#### Soal Tugas a
Cetak ulang baris-baris entri persis sama, mulai dari baris pertama entri dan berhenti setelah baris yang memuat "പപ്പയോടൊപ്പം". Kedua ujung ikut disertakan.

#### Kutipan Teks
· · ·
Keberhasilan para petani sorgum di Likotuden pernah membawa mantan Gubernur NTT (Alm). Frans Lebu Raya melakukan panen perdana sorgum di kampung itu tahun 2015 silam.
Meski begitu, masih ada kendala serius yang dihadapi petani Likotuden dan sekitarnya. Di antaranya keterbatasan peralatan atau mesin pengolahan hasil sorgum, seperti mesin perontok, mesin penggiling biji jadi beras sorgum dan mesin penepung.
Sebagai contoh mesin perontok hanya satu unit milik Koperasi Likotuden. Pada saat musim panen, praktis terjadi antrean panjang untuk perontokan. Erdo Kaseh mengharapkan dukungan pemerintah membantu tambahan mesin perontok dan mesin pengolahan hasil sorgum.
Petani Likotuden sangat terbantu terutama menyusul kehadiran Yayasan Pembangunan Sosial Ekonomi Larantuka (Yaspensel) atas prakarsa Maria Loretha. Yayasan yang juga dipimpin Maria Loretha tak hanya gencar mendorong pengembangan sorgum. Yaspensel juga berupaya menyediakan bibit/benih, pendampingan, kegiatan paskapanen hingga pengolahan dan pemasaran hasil sorgum.
Kini, para petani sorgum di Likotuden telah membentuk sebuah koperasi (Koperasi Likotuden) yang beranggotakan 45 petani sorgum. “Semua hasil panen dibeli oleh koperasi kemudian ditampung di gudang Yaspensel di jalan masuk kampung Likotuden. Harga beli dari koperasi sekitar Rp 9.000 per kg. Selanjutnya Yaspensel yang menjual keluar,” ujar Erdo Kaseh.
· · ·
#### Soal Tugas b
Jawablah pertanyaan berikut berdasarkan teks tentang petani sorgum di Likotuden.
(i) Siapa yang melakukan panen perdana sorgum di Likotuden pada tahun 2015?
(ii) Berapa unit mesin perontok yang dimiliki Koperasi Likotuden?
(iii) Berapa jumlah petani sorgum yang menjadi anggota Koperasi Likotuden?

#### Data yang Ditampilkan
· · ·
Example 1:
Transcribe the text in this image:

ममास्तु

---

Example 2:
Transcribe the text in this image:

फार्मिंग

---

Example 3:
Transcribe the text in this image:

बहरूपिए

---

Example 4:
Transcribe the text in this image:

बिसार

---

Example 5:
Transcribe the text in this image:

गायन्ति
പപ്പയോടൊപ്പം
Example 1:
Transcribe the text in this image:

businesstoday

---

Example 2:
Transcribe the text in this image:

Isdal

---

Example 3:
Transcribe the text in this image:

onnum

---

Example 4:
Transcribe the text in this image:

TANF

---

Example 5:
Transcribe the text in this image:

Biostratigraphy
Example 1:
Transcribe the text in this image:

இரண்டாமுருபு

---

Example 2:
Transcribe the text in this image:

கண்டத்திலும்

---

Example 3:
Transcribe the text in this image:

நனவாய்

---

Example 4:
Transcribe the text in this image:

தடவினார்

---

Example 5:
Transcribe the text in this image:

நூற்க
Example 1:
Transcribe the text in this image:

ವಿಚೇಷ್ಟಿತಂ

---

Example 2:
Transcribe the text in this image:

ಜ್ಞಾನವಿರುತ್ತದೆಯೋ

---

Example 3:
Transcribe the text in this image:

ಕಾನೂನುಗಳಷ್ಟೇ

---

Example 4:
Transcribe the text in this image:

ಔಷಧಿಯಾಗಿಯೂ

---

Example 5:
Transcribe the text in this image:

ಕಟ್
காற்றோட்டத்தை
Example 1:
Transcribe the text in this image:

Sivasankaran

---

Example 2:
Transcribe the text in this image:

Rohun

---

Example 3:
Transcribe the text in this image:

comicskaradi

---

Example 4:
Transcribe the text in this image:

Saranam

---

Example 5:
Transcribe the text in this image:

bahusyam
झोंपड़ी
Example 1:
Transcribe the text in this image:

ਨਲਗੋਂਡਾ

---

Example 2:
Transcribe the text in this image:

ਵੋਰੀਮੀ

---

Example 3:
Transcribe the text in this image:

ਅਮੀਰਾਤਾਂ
· · ·
#### Jawaban Tugas a
Example 1:
Transcribe the text in this image:

ममास्तु

---

Example 2:
Transcribe the text in this image:

फार्मिंग

---

Example 3:
Transcribe the text in this image:

बहरूपिए

---

Example 4:
Transcribe the text in this image:

बिसार

---

Example 5:
Transcribe the text in this image:

गायन्ति
പപ്പയോടൊപ്പം

#### Jawaban Tugas b
(i) Mantan Gubernur NTT (Alm.) Frans Lebu Raya.
(ii) Hanya satu unit.
(iii) 45 petani sorgum.